Однажды она меня предала. Отдала, точнее, обменяла; а сейчас понимаю, что просто предала.

Ей лет пять-шесть. Она едва выглядывает из-за прилавка в «Детском мире» и сразу видит меня. Она смотрит восхищенными глазами. Ещё бы! Мои голубые глаза обрамлены пышными мягкими ресницами, а чудесные волосы с таким же голубым сиянием уложены аккуратными длинными локонами. Платье было слегка розовым, такого же цвета воздушные панталончики, кружевные белоснежные носочки и туфельки, пахнущие новенькой мягкой пластмассой. Все это совершенство в руках продавщицы она разглядывала, не решаясь даже дотронуться.

— Что хочешь? — спросил её отец.

— Куколку, — ответила она таким голосом, словно пределом всех мечтаний был пупсик в коричневой ванночке.

— Выбирай, дочка! Любую!

Она уже смотрела на меня, а я — на неё.

— Эту! — выдохнула девочка, робея от своего выбора.

— Губа не дура, − усмехнулся по-доброму отец, направляясь к кассе.
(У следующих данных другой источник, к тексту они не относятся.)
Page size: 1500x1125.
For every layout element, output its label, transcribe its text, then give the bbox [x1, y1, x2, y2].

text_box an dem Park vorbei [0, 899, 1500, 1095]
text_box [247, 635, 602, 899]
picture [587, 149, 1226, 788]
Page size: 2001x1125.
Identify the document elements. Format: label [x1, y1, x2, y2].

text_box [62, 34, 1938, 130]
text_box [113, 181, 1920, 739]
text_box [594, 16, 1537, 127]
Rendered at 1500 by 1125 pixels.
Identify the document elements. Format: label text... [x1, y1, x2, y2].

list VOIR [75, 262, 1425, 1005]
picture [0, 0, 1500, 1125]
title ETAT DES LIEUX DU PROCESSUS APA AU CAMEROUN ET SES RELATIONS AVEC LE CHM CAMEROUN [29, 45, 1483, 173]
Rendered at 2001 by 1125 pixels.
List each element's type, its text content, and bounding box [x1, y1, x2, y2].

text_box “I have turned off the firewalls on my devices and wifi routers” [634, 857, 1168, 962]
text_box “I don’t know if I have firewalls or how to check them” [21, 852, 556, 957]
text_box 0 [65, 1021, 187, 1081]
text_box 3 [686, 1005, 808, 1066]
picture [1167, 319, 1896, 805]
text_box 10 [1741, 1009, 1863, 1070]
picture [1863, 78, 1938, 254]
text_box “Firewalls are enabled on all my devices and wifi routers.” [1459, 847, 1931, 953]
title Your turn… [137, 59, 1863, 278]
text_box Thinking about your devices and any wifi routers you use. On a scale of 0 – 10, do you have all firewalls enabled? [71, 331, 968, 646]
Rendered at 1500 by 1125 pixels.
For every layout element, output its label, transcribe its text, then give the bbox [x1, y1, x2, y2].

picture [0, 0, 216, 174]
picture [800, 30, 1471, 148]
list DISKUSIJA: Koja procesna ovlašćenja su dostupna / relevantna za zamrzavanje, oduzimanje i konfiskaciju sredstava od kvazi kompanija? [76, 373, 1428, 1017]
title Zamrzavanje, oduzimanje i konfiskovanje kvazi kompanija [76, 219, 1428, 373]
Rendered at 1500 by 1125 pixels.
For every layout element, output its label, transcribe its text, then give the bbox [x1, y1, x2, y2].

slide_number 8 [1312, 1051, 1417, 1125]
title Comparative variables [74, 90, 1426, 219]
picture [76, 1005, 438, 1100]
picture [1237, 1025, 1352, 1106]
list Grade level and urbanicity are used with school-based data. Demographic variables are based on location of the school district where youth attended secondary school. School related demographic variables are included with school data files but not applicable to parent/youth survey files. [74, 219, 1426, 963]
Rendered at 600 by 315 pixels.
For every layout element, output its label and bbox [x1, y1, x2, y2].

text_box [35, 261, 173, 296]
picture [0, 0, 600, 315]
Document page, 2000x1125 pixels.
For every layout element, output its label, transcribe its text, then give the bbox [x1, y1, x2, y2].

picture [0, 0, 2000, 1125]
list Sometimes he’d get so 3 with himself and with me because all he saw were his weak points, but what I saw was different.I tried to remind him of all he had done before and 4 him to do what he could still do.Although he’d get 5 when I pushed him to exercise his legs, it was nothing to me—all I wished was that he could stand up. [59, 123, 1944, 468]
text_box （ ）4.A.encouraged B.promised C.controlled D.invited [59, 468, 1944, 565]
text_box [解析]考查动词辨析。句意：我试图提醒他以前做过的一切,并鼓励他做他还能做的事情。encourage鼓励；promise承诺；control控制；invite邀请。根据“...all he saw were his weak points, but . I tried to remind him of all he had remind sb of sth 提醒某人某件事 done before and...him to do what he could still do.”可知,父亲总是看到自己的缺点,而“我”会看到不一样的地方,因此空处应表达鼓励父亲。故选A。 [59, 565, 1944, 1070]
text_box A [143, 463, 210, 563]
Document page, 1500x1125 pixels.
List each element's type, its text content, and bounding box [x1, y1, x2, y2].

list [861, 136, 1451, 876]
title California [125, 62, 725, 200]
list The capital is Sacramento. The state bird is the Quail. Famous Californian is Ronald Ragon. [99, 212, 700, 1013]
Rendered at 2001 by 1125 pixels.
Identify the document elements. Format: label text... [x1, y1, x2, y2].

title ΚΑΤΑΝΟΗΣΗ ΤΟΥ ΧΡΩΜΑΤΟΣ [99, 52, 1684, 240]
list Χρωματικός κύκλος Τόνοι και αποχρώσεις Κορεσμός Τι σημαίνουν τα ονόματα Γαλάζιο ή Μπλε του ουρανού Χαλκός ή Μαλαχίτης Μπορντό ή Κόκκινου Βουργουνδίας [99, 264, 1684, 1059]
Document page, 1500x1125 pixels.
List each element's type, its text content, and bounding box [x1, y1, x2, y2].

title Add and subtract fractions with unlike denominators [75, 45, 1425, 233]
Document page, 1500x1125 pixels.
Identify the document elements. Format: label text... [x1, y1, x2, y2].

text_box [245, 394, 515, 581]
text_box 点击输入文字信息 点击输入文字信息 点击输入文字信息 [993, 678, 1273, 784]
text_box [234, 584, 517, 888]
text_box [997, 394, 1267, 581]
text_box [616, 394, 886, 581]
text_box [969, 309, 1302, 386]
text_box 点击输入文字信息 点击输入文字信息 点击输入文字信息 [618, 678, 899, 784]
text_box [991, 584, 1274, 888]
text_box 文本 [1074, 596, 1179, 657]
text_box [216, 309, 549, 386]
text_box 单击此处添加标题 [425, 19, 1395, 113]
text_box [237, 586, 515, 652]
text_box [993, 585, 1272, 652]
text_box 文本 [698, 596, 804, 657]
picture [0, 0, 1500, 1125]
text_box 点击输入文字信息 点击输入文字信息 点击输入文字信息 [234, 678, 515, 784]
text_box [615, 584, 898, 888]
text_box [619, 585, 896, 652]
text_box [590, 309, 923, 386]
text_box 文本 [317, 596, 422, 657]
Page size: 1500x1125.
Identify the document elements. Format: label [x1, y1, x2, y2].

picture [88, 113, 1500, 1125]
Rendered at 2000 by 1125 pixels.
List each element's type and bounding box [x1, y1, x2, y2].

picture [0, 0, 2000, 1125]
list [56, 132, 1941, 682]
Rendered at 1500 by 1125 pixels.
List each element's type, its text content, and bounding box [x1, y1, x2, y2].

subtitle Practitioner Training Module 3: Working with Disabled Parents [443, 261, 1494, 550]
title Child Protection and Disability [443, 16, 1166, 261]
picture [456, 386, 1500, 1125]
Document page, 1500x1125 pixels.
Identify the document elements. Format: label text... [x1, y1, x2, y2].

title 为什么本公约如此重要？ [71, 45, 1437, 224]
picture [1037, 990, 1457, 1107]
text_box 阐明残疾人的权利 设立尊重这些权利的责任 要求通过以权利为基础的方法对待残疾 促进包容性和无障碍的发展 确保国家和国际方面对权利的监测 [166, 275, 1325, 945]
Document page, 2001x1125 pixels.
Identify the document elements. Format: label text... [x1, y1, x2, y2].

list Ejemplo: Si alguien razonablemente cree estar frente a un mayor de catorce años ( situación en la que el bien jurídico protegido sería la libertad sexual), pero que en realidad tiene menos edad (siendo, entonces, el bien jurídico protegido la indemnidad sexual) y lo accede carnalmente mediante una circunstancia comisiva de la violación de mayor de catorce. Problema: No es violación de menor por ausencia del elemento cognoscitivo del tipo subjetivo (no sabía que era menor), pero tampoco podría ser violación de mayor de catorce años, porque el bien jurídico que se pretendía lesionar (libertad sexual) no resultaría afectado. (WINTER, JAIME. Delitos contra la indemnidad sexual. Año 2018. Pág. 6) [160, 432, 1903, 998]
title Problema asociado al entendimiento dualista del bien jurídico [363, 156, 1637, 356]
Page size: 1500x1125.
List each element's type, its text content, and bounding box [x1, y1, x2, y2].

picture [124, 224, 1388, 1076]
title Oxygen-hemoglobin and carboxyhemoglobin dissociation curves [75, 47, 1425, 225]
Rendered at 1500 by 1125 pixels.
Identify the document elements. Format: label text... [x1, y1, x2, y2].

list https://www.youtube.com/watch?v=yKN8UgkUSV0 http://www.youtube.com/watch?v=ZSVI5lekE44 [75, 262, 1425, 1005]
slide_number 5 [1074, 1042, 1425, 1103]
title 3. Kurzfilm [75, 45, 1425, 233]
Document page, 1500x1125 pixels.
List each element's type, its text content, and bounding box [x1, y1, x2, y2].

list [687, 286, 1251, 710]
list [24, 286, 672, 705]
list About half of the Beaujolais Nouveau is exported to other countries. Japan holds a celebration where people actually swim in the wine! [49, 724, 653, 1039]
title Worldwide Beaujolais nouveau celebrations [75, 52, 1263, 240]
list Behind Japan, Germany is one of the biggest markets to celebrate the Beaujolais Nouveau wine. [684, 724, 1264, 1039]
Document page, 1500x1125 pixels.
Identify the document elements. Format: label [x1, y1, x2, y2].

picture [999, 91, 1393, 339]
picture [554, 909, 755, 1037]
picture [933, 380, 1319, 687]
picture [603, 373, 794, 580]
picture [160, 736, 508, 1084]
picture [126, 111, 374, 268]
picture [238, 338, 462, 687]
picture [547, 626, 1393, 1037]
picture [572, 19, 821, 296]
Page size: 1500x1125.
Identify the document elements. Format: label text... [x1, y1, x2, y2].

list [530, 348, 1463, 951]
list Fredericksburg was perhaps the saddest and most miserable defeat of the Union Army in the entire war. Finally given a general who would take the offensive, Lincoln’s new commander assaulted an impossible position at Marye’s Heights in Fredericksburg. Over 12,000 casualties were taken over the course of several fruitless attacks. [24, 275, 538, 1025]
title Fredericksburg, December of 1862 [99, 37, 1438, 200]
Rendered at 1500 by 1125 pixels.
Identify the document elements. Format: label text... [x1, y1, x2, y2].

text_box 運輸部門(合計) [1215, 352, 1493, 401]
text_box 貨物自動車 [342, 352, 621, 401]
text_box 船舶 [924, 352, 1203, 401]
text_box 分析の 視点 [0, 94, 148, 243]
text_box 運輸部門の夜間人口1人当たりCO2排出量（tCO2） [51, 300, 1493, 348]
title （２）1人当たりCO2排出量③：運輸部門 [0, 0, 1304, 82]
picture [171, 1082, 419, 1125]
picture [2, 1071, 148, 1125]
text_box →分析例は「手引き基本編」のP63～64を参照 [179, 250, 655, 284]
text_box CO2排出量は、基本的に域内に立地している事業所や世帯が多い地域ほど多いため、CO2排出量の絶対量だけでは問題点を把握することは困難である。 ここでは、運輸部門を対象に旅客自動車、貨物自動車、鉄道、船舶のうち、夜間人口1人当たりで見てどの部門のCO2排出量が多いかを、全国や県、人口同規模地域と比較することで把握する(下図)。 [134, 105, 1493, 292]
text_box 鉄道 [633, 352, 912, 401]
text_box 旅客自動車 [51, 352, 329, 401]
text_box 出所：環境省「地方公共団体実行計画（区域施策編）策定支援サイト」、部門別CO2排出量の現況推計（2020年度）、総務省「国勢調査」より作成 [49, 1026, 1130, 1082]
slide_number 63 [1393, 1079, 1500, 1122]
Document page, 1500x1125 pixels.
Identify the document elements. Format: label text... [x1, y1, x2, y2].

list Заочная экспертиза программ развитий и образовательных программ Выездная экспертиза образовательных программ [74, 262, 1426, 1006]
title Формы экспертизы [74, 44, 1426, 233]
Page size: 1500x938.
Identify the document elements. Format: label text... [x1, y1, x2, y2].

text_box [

Одно из немногих моих ярких воспоминаний после магазинной полки связано с тем летним утром: с чистыми влажными улицами, мягко плывущими по ним зелеными жигулями и девочкой. Она бережно держала меня на острых коленках, и её глаза светились, а уши пунцовели от счастья.

Откуда взялось имя Настенька? Может быть, оно было написано на картонной коробке, а может быть, меня так назвали в честь девочкиной бабушки Насти. Бабушка была старенькая, худенькая, беленькая и чистенькая, как волшебница из сказки про цветик-семицветик. Наверное, поэтому это имя мне сразу очень понравилось.

Мы были неразлучны. Вместе гостили летом в деревне, а в город я возвращалась на лучшее в комнате место — связанную бабушкой Настей салфеточку на комоде.

С этой салфеточки я однажды исчезла... Не по своей воле, нет. Своими руками обменяла меня девочка на высокую и, как сейчас вспоминаю, совсем не симпатичную куклу подруги. Та кукла умела плаксиво говорить «мама» и ходить. Она коряво переставляла ноги, держась за руку своей жесткой холодной ладошкой. «Мама» я тоже говорить умела, а вот ходить не научилась до сих пор. В общем, нами обменялись.

На другой день мама моей девочки узнала про такой, казалось, выгодный обмен и посоветовала побыстрее вернуть куклу домой, пока папа не заметил её исчезновения. Длинная кукла, похоже, тоже была рада возвращению, и пока девочка вприпрыжку поднималась с ней на четвертый этаж, «маму» ни разу не позвала. Я же восседала на журнальном столике возле телевизора с огромным завязанным утром белым бантом. Стол был холодным и скользким, и я уже скучала по бабушкиной мягкой уютной салфеточке. Как только был развязан бант, девочка с красными пристыженными ушами пустилась домой, прижав меня так крепко, что даже чувствовалось какое-то противное волнение в её животе.

Ещё через год отца девочки не стало. Она плакала в моё шелковое платьице, на котором очень быстро высыхали слезы. Я грустно улыбалась ей розовыми пухленькими губками и терпеливо подставляла свое маленькое резиновое плечо.

Сейчас я живу на книжной полке. У меня теперь не только салфеточка, но и шляпка связаны по журналам моды девочкиной мамой, уже ставшей бабушкой. Повзрослевшая девочка давно не снимала меня с полки. Взглянет и − как будто ей неловко отчего-то − отвернётся. А я всегда чувствую её успехи и неудачи, радость и переживания. Всё это видно на моём побледневшем личике, с когда-то подкрашенными красным лаком губами. Спросите у девочкиной мамы!